Friday, March 28, 2008

Argentina as Faust

Virginia Guevara, one of Las viudas de los jueves’ two main narrators, arrives with her family at Altos de la Cascada after having got a real bargain (un negocio redondo) on a house whose owner, Antieri, a reclusive military man whose name curiously resembles Galtieri, Argentina’s de facto president during the country’s murderous last military dictatorship, committed suicide. Profiting from tragedy is a recurrent theme: not only does the enthusiasm with which Virginia negociate the transaction lead her to a thriving real-estate career built on the financial woes, job losses and marital breakdowns of her clients, but the insistence of one of her neighbours, that one should take advantage of the incredibly cheap New York hotel deals following 9/11, reminds us of our own self-interested motives—who didn’t think of popping down to post-crisis Argentina for a holiday, when the cost of living plummeted and bargains were to be had aplenty to holders of strong currencies? Hay que aprovechar. The novel opens with a fictional suicide that not only resonates with the recent past, but also forshadows the collective suicide of its dénouement, itself analogous to the near destruction of a once prosperous country having sought immediate happiness through a Faustian bargain with the US dollar and having paid a heavy price. When visiting Antieri’s house for the first time, Virginia finds empty bookcovers of Goethe’s masterpiece, which suggests a willed ignorance of the consequences of commerce with the devil, or, in Argentina’s case, with the International Monetary Fund.

Tuesday, March 18, 2008

The personal and the political

The personal and the political coincide in Agosto y fuga, a novel in which a group of citizens in Mexico’s capital find their intimate lives intertwined with the political events of the day, namely the Zapatista uprising in Chiapas and the Mexican elections of August, 1994. Though the ‘intense solitude’ of these educated, cosmopolitan characters is convincing, the connection between it and the larger national drama in which this solitude unfolds—the formal axis on which this novel is based--is less so.

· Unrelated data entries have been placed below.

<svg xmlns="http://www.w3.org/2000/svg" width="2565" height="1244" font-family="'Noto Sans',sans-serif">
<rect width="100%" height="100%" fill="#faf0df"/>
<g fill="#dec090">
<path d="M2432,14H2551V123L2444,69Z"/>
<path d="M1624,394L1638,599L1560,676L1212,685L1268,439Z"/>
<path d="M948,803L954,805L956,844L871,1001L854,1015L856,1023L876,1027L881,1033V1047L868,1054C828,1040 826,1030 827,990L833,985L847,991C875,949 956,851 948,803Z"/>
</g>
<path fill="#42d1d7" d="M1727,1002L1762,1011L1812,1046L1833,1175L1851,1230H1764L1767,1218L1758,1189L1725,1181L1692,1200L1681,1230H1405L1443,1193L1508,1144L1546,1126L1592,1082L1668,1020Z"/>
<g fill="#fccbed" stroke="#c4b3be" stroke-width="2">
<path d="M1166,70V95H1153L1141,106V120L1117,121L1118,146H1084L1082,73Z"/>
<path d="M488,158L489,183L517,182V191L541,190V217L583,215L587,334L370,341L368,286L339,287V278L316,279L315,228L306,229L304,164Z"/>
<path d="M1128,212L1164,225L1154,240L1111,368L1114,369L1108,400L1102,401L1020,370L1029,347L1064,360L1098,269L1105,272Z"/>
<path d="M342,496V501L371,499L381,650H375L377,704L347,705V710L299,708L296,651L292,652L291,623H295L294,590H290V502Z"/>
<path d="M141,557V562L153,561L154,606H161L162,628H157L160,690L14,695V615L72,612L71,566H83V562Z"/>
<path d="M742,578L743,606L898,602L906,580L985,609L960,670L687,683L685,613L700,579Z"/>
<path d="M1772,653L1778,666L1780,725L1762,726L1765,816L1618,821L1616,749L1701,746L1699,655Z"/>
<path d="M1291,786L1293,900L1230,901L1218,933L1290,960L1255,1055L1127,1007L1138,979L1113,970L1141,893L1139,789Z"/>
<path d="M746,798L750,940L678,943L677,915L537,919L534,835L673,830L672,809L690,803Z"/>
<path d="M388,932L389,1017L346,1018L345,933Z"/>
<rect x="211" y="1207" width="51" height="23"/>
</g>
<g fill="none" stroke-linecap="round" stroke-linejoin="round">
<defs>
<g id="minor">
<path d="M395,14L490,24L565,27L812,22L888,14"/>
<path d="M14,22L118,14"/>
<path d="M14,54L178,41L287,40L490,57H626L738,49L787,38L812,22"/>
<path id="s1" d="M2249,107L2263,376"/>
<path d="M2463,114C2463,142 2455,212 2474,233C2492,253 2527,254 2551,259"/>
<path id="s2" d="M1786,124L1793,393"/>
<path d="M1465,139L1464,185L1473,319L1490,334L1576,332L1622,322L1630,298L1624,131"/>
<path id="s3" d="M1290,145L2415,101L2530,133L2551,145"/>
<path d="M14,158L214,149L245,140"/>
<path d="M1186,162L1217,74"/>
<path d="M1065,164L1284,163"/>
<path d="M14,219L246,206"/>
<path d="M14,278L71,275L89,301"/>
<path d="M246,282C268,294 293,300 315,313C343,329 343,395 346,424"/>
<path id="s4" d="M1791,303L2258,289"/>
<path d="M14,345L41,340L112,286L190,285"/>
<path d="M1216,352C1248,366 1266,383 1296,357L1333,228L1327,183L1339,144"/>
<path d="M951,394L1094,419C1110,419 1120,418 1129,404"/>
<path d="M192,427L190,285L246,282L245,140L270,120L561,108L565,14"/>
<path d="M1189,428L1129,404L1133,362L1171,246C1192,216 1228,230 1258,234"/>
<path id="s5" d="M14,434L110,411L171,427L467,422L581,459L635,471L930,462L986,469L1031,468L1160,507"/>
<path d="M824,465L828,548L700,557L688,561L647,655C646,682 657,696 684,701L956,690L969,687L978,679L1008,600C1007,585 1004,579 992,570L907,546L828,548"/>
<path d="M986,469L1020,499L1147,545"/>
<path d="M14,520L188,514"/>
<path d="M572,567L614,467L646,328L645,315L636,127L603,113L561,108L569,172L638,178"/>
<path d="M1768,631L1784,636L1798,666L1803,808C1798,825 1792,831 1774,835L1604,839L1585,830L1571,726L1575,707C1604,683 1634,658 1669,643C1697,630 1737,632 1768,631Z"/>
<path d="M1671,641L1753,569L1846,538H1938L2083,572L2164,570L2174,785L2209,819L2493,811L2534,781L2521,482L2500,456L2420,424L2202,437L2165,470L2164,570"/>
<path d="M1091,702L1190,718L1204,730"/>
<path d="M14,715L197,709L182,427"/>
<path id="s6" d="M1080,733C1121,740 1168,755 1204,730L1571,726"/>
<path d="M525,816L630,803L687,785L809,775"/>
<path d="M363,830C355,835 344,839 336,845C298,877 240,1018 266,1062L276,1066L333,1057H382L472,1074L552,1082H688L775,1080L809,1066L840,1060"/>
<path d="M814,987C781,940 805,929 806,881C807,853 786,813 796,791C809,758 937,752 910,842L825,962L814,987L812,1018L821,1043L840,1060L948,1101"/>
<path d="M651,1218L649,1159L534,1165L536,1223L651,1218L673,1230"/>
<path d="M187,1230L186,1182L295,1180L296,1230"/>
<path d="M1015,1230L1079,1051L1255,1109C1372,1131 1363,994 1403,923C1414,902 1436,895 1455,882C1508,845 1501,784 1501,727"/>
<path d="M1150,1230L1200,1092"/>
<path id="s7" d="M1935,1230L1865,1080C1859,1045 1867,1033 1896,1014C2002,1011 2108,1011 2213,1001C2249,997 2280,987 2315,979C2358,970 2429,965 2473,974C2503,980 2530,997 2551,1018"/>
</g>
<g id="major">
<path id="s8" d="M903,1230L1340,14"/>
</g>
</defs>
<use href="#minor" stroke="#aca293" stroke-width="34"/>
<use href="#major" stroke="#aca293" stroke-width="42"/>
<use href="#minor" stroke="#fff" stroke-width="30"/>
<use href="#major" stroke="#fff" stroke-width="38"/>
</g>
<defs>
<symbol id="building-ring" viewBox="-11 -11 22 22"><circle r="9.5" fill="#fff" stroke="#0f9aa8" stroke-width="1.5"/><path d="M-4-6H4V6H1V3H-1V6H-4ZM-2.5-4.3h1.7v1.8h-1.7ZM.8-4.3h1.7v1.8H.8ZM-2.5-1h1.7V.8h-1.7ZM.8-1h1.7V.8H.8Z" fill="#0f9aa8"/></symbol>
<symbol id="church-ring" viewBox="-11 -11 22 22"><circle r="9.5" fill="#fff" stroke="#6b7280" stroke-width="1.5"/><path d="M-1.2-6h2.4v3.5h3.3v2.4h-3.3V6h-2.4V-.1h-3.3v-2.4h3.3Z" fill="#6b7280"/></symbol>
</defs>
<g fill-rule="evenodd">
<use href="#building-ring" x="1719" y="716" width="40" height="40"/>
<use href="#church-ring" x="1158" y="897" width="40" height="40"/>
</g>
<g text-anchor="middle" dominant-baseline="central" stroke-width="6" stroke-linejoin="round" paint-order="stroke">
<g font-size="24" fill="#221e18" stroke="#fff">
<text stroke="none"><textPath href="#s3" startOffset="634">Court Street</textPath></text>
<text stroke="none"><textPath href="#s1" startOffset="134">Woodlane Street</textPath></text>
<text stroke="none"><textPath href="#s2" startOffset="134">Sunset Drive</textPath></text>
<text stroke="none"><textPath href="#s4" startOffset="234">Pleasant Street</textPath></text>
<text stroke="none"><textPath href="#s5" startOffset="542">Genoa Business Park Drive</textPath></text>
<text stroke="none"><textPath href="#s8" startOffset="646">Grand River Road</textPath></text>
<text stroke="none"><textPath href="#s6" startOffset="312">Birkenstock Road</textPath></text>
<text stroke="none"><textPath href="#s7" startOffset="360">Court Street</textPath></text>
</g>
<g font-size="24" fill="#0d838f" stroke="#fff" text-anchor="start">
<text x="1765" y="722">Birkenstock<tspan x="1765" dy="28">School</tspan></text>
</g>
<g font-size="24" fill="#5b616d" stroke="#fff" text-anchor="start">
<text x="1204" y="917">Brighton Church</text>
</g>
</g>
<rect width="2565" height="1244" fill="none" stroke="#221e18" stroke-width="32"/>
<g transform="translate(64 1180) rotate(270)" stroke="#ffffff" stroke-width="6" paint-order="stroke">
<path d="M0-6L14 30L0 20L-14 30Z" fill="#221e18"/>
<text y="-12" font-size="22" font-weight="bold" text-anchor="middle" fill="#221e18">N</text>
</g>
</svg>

Unlike Las viudas de los jueves, in which the personal and political are structurally integrated in such a way that the events leading to Argentina’s 2001 economic collapse inform both the novel’s form and the psychological makeup of its characters, I often had the impression that the dramatic historical events of August 1994 were tacked on to an otherwise very engaging novel about relationships. Villegas’ novel requires a seamless integration of micro and macrocosm to succeed, but instead provides a succession of disjunctive registers in which the existential and romantic collide against the political—the latter being replete with acronyms potentially confusing to the Mexican reader. Agosto y fuga is good but only have so.

Tuesday, March 4, 2008

laberintos de perplejidad

I read Órbitas. Tertulias like a rendez-vous manqué, a desencuentro in which, alas, estabamos condenados a no coincidir. Grasping it is similar to the author’s attempt at grasping his dream: se mueve casi sin límites por el mapa…de tan nítido el sueño se ha vuelto borroso. Am I dozing off out of genuine fatigue, or is Orbitás itself the somnífero? As is often the case when reading blurry phrases—Pero me gusta el dark. Super Dark. Recontramosfostrofólico—I’m never sure whether their impenetrability is a formal characteristic of the work, or whether it owes more to my limited access to the Spanish language. In the case of Mirko Lauer, it is probably both. Reading the experimental cut-ups of a writer like William Burroughs (whom Lauer apparently frequented and with whom he seems to share a fondness for peyote) is work enough in English. But reading his Hispanic imitators, or in this case Czecho-Hispanic, is work and then some. ¿Enjoyadísimo? Hardly. Quite frankly, I’d rather be watching Burroughs eat lunch naked; or, like participants in a nautical tertulia, be drinking vulgar but honest wine; or be buying second-hand clothing in London; or even be reading Dé Hache Lawrence.
What is uncomfortable about this is that it subverts any confidence I might have in making a plausible aesthetic judgment—No te entiendo Mirko—, making it tempting to fall back on the prestige generated by the cultural economy—¿Primado en París? It must be good—to make it for me. But that would be too easy. I’m as susceptible to the aura of Parisian cultural mandarinism as the next guy, but not a slave to it. So I will only risk a question: Could Oribitas. Tertulias be surfing the same waves as Lauer's poetry, those cargada[s] de dioses varios que va[n] llevando [al autor] hasta [su] propria parodia?